The final directories offering currently in the market also comes from a telecom company looking for added liquidity, albeit for completely different reasons than either Qwest or Sprint.

The new deal is the endgame of Ameritech’s 1998 decision to purchase 20% of Bell Canada from Canadian telecom giant BCE Inc. After Dallas-based SBC Communications bought Ameritech earlier this year, BCE moved to regain its stake via a $4.3 billion repurchasing plan. In order to secure part of the needed capital, BCE has proposed selling off its directories business for between $1 billion and $2 billion.

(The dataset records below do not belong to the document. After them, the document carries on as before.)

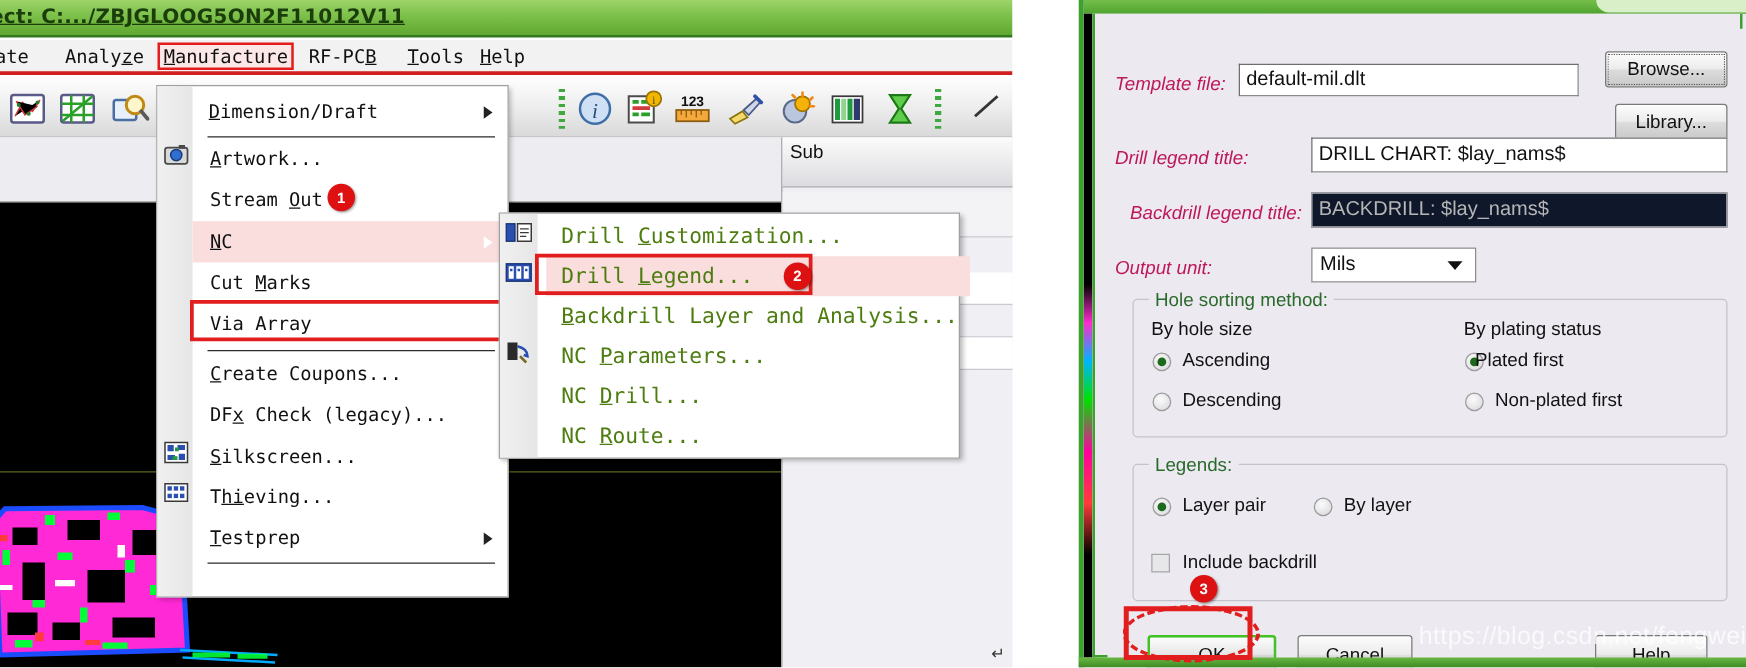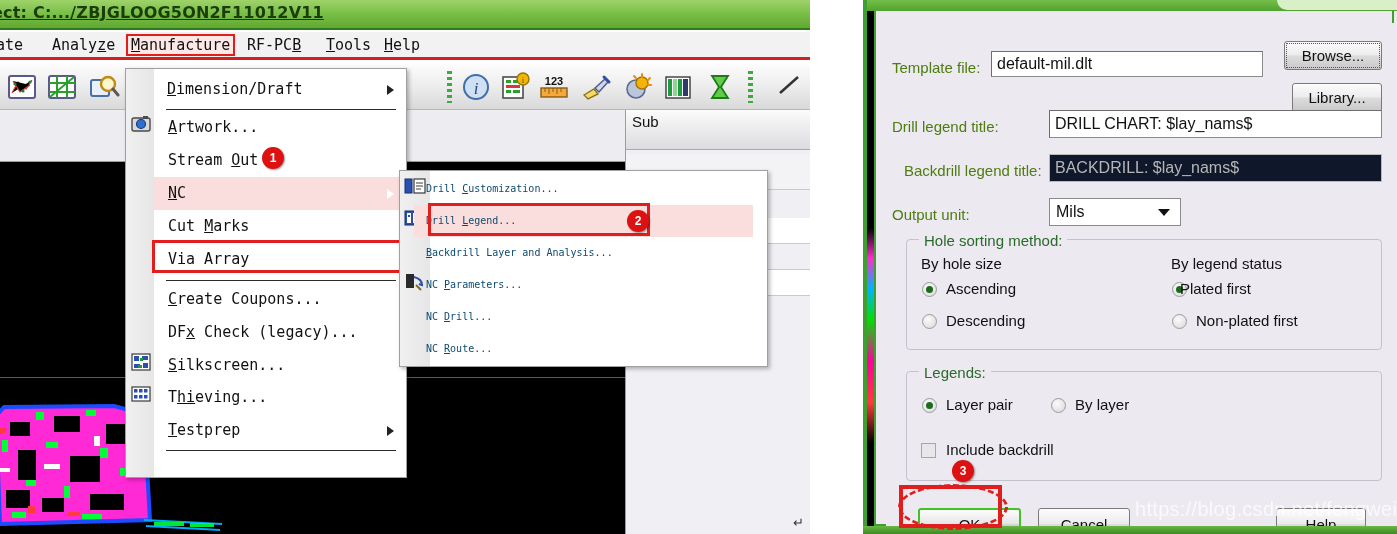"Template file:" .dlg-label { color: #4d7c0f -> #be185d; font-style: none -> italic }
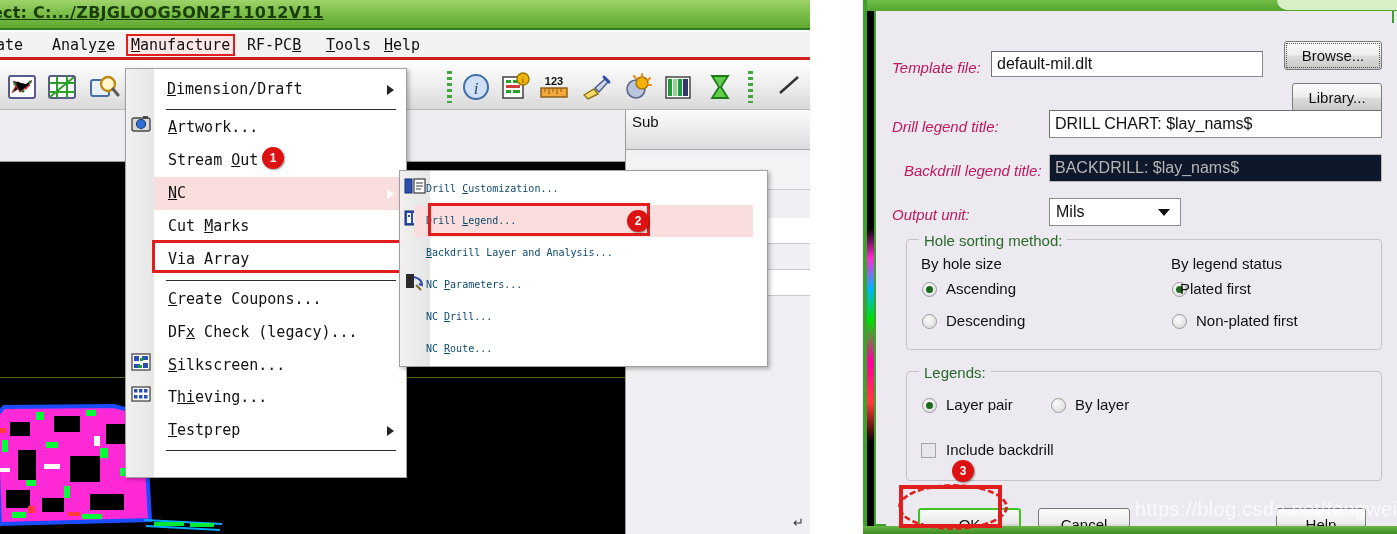"Drill Customization..." .si { color: #0c4a6e -> #4d7c0f; font-size: 10px -> 17px; left: 14px -> 37px }
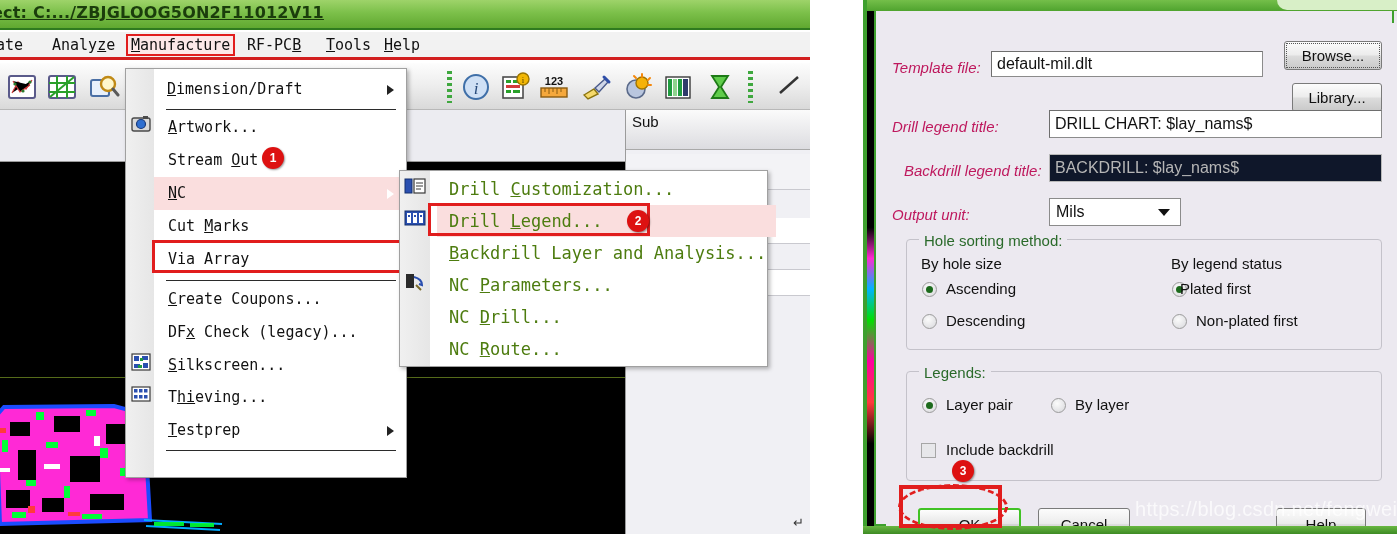"By legend status" div.rlabel { text: legend -> plating }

Ranked seventh on Simba’s North American yellow pages publisher rankings, the BCE unit named Bell ActiMedia will be sold either on the traditional M&A market or via an asset-backed securitization.

In a Thomson/First Call report on the repurchasing plan, CIBC World Markets analyst Dvai Ghose supported the securitization option, although he did not make any predictions. “BCE’s… financing plan should at worst be only slightly negative on EV to Ebitda multiples and on EPS if BCE decides that Bell Canada should sell its directories business outright,” he writes. “The overall transaction could be slightly accretive to EPS if BCE chooses to monetize Bell Canada’s yellow pages through an asset-backed loan, rather than an asset sale.”

The deal is expected to occur sometime in the third quarter.

Will There Be More?

Although there are no indications of future directories sales from relatively healthy incumbents like Verizon or BellSouth, it’s possible that the price may be right if groups like Qwest Dex hit their upper targets.

“A lot of people are getting educated about this space, and you may see some of the incumbents sell just because of how high some of these deals are getting done,” suggests Salem Shuchman, general partner with Yell directories buyer Apax Partners.

But not everyone agrees.

“It’s somewhat difficult because the yellow pages provide a significant portion of the operating cash flow for many of the telcos,” argues Benjamin Coughlin, a principal with Spectrum Equity Investors, owner of directory publisher CBD Media (which recently purchased Cincinnati Bell). “Assuming the telco doesn’t have financial constraints, I doubt you’ll see many more outright sales to private financial firms.

Coughlin adds that he believes the future of yellow pages M&A may lie with local media companies scooping up smaller independent directories businesses. “For now I expect to keep seeing larger guys picking up the smaller independent directories, but in the next couple of years you may see other media organizations like newspapers and outdoor advertising firms begin to look at the market.”